▶ [Edit difference data]:

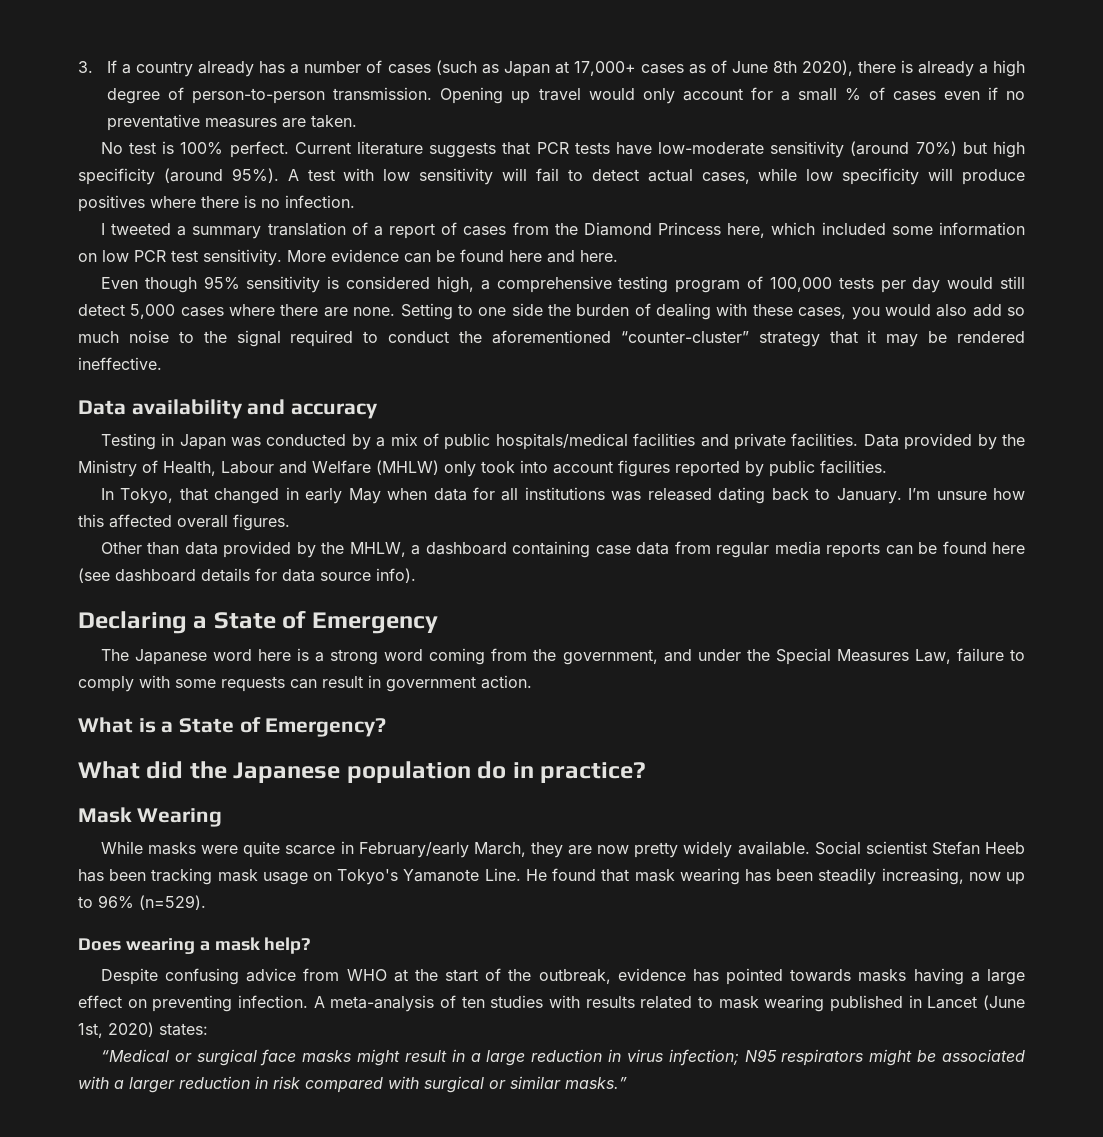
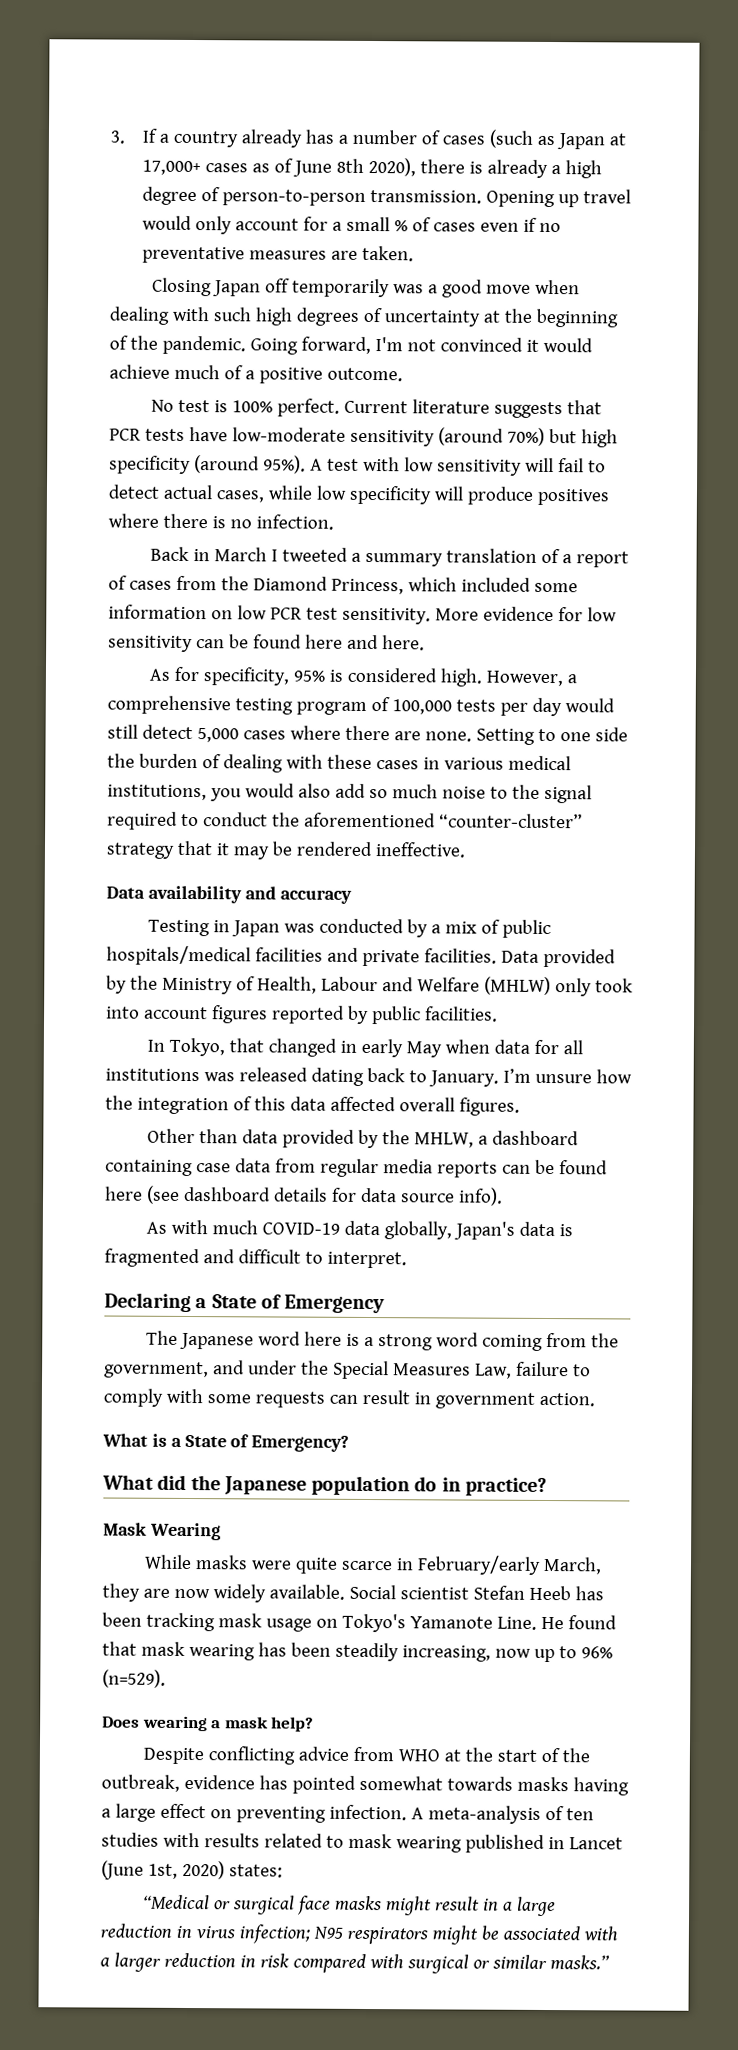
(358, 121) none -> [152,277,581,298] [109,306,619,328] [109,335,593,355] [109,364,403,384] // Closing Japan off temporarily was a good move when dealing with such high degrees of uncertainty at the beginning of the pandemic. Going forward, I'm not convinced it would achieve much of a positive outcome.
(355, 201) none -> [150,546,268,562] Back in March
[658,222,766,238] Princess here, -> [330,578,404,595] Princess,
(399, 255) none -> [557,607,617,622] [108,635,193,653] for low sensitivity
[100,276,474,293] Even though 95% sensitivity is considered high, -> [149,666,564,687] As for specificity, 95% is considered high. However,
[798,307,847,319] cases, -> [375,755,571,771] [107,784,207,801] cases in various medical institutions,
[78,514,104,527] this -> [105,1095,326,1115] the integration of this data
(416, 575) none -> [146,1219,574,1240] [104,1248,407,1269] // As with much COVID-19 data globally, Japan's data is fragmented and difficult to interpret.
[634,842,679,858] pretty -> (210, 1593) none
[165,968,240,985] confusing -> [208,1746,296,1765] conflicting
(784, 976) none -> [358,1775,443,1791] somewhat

▶ [Aim of the task]:
Word for word, return the lines from the one holding "[165,968,240,985] confusing ->" through the end of the entries above.

▶ [Solution below]:
[165,968,240,985] confusing -> [208,1746,296,1765] conflicting
(784, 976) none -> [358,1775,443,1791] somewhat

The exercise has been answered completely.